◆ **WORK TASK**:
Please give back all the records exactly, but keep the pictures out.

Saved data entries:
____

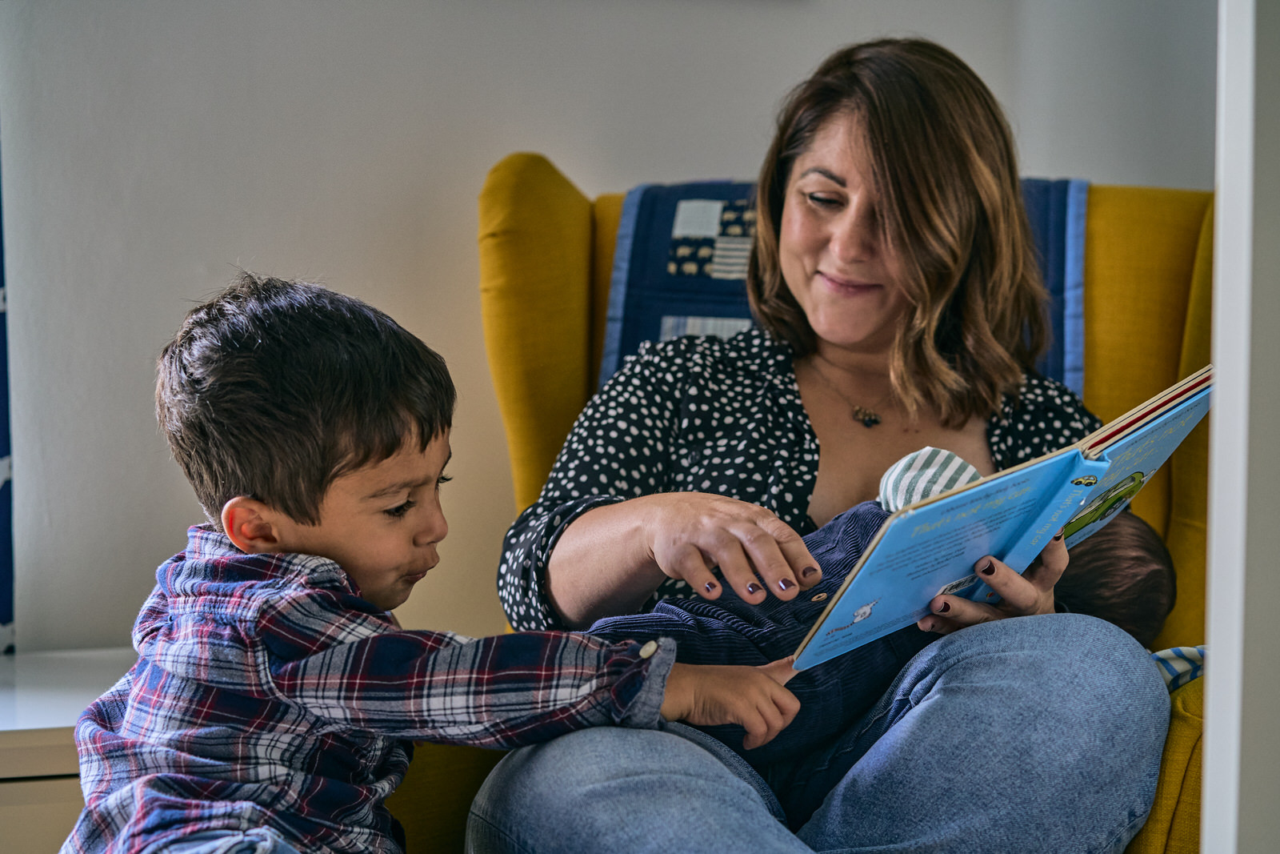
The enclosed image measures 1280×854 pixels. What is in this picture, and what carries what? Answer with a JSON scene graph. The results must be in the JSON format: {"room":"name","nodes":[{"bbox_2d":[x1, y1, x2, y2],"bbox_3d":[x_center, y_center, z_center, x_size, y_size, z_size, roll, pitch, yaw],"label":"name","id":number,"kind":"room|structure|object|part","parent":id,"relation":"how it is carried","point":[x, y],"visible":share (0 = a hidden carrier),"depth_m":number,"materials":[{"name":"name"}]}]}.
{"room":"living room","nodes":[
{"label":"living room","id":0,"kind":"room"},
{"bbox_2d":[0,0,1219,659],"bbox_3d":[-0.366,-0.526,2.979,4.549,2.730,0.176,-1,3,-16],"label":"wall","id":1,"kind":"structure","parent":0,"point":[727,158],"depth_m":2.92,"materials":[{"name":"white paint"}]},
{"bbox_2d":[0,136,15,658],"bbox_3d":[-1.044,-0.579,2.645,0.538,1.825,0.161,-1,3,-16],"label":"curtain","id":2,"kind":"object","parent":1,"relation":"attached to","point":[3,613],"visible":0.89,"depth_m":2.80,"materials":[{"name":"blue fabric"}]},
{"bbox_2d":[1200,0,1279,850],"bbox_3d":[0.622,-0.061,1.320,0.472,1.878,0.533,-1,3,-16],"label":"frame","id":3,"kind":"structure","parent":0,"point":[1214,740],"depth_m":1.37,"materials":[{"name":"white paint"}]},
{"label":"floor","id":4,"kind":"structure","parent":0,"visible":0},
{"bbox_2d":[0,648,134,853],"bbox_3d":[-0.902,0.546,2.457,1.069,0.474,0.478,-1,3,-16],"label":"white cabinet","id":5,"kind":"object","parent":4,"relation":"on","point":[61,767],"visible":0.43,"depth_m":2.35,"materials":[{"name":"white"}]},
{"bbox_2d":[54,268,810,853],"bbox_3d":[-0.207,0.257,1.809,0.509,0.760,0.414,2,4,27],"label":"child","id":6,"kind":"object","parent":4,"relation":"on","point":[319,518],"visible":0.98,"depth_m":1.74},
{"bbox_2d":[413,152,1227,853],"bbox_3d":[0.281,0.234,2.481,1.026,1.078,1.056,-1,3,-16],"label":"yellow armchair","id":7,"kind":"object","parent":4,"relation":"on","point":[1178,265],"visible":0.31,"depth_m":2.66,"materials":[{"name":"fabric"}]},
{"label":"armrest","id":8,"kind":"part","parent":7,"relation":"part of","materials":[{"name":"yellow fabric"}]},
{"bbox_2d":[464,32,1166,853],"bbox_3d":[0.232,0.027,2.209,0.701,1.027,0.902,-1,3,-16],"label":"woman","id":9,"kind":"object","parent":7,"relation":"on","point":[873,160],"visible":0.92,"depth_m":2.14},
{"bbox_2d":[590,439,1187,762],"bbox_3d":[0.238,0.201,2.239,0.655,0.366,0.298,-1,3,-16],"label":"baby","id":10,"kind":"object","parent":9,"relation":"in","point":[1135,526],"visible":0.31,"depth_m":2.16},
{"bbox_2d":[793,362,1211,670],"bbox_3d":[0.335,0.077,1.926,0.399,0.202,0.227,-3,4,-42],"label":"book","id":11,"kind":"object","parent":9,"relation":"in","point":[1075,471],"visible":0.68,"depth_m":1.86,"materials":[{"name":"blue paper"}]},
{"bbox_2d":[596,175,1091,390],"bbox_3d":[0.247,-0.067,2.636,0.566,0.455,0.587,-1,3,-16],"label":"quilt","id":12,"kind":"object","parent":7,"relation":"on","point":[742,187],"visible":0.19,"depth_m":2.60,"materials":[{"name":"blue fabric"}]},
{"bbox_2d":[1148,644,1206,693],"bbox_3d":[0.484,0.300,2.124,0.334,0.198,0.340,0,3,13],"label":"cloth","id":13,"kind":"object","parent":7,"relation":"on","point":[1178,650],"visible":0.14,"depth_m":2.07,"materials":[{"name":"fabric"}]}
]}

____

◆ **RESPONSE TO THIS TASK**:
The enclosed image measures 1280×854 pixels. What is in this picture, and what carries what? Answer with a JSON scene graph. The results must be in the JSON format: {"room":"name","nodes":[{"bbox_2d":[x1, y1, x2, y2],"bbox_3d":[x_center, y_center, z_center, x_size, y_size, z_size, roll, pitch, yaw],"label":"name","id":number,"kind":"room|structure|object|part","parent":id,"relation":"how it is carried","point":[x, y],"visible":share (0 = a hidden carrier),"depth_m":number,"materials":[{"name":"name"}]}]}.
{"room":"living room","nodes":[
{"label":"living room","id":0,"kind":"room"},
{"bbox_2d":[0,0,1219,659],"bbox_3d":[-0.366,-0.526,2.979,4.549,2.730,0.176,-1,3,-16],"label":"wall","id":1,"kind":"structure","parent":0,"point":[727,158],"depth_m":2.92,"materials":[{"name":"white paint"}]},
{"bbox_2d":[0,136,15,658],"bbox_3d":[-1.044,-0.579,2.645,0.538,1.825,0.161,-1,3,-16],"label":"curtain","id":2,"kind":"object","parent":1,"relation":"attached to","point":[3,613],"visible":0.89,"depth_m":2.80,"materials":[{"name":"blue fabric"}]},
{"bbox_2d":[1200,0,1279,850],"bbox_3d":[0.622,-0.061,1.320,0.472,1.878,0.533,-1,3,-16],"label":"frame","id":3,"kind":"structure","parent":0,"point":[1214,740],"depth_m":1.37,"materials":[{"name":"white paint"}]},
{"label":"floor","id":4,"kind":"structure","parent":0,"visible":0},
{"bbox_2d":[0,648,134,853],"bbox_3d":[-0.902,0.546,2.457,1.069,0.474,0.478,-1,3,-16],"label":"white cabinet","id":5,"kind":"object","parent":4,"relation":"on","point":[61,767],"visible":0.43,"depth_m":2.35,"materials":[{"name":"white"}]},
{"bbox_2d":[54,268,810,853],"bbox_3d":[-0.207,0.257,1.809,0.509,0.760,0.414,2,4,27],"label":"child","id":6,"kind":"object","parent":4,"relation":"on","point":[319,518],"visible":0.98,"depth_m":1.74},
{"bbox_2d":[413,152,1227,853],"bbox_3d":[0.281,0.234,2.481,1.026,1.078,1.056,-1,3,-16],"label":"yellow armchair","id":7,"kind":"object","parent":4,"relation":"on","point":[1178,265],"visible":0.31,"depth_m":2.66,"materials":[{"name":"fabric"}]},
{"label":"armrest","id":8,"kind":"part","parent":7,"relation":"part of","materials":[{"name":"yellow fabric"}]},
{"bbox_2d":[464,32,1166,853],"bbox_3d":[0.232,0.027,2.209,0.701,1.027,0.902,-1,3,-16],"label":"woman","id":9,"kind":"object","parent":7,"relation":"on","point":[873,160],"visible":0.92,"depth_m":2.14},
{"bbox_2d":[590,439,1187,762],"bbox_3d":[0.238,0.201,2.239,0.655,0.366,0.298,-1,3,-16],"label":"baby","id":10,"kind":"object","parent":9,"relation":"in","point":[1135,526],"visible":0.31,"depth_m":2.16},
{"bbox_2d":[793,362,1211,670],"bbox_3d":[0.335,0.077,1.926,0.399,0.202,0.227,-3,4,-42],"label":"book","id":11,"kind":"object","parent":9,"relation":"in","point":[1075,471],"visible":0.68,"depth_m":1.86,"materials":[{"name":"blue paper"}]},
{"bbox_2d":[596,175,1091,390],"bbox_3d":[0.247,-0.067,2.636,0.566,0.455,0.587,-1,3,-16],"label":"quilt","id":12,"kind":"object","parent":7,"relation":"on","point":[742,187],"visible":0.19,"depth_m":2.60,"materials":[{"name":"blue fabric"}]},
{"bbox_2d":[1148,644,1206,693],"bbox_3d":[0.484,0.300,2.124,0.334,0.198,0.340,0,3,13],"label":"cloth","id":13,"kind":"object","parent":7,"relation":"on","point":[1178,650],"visible":0.14,"depth_m":2.07,"materials":[{"name":"fabric"}]}
]}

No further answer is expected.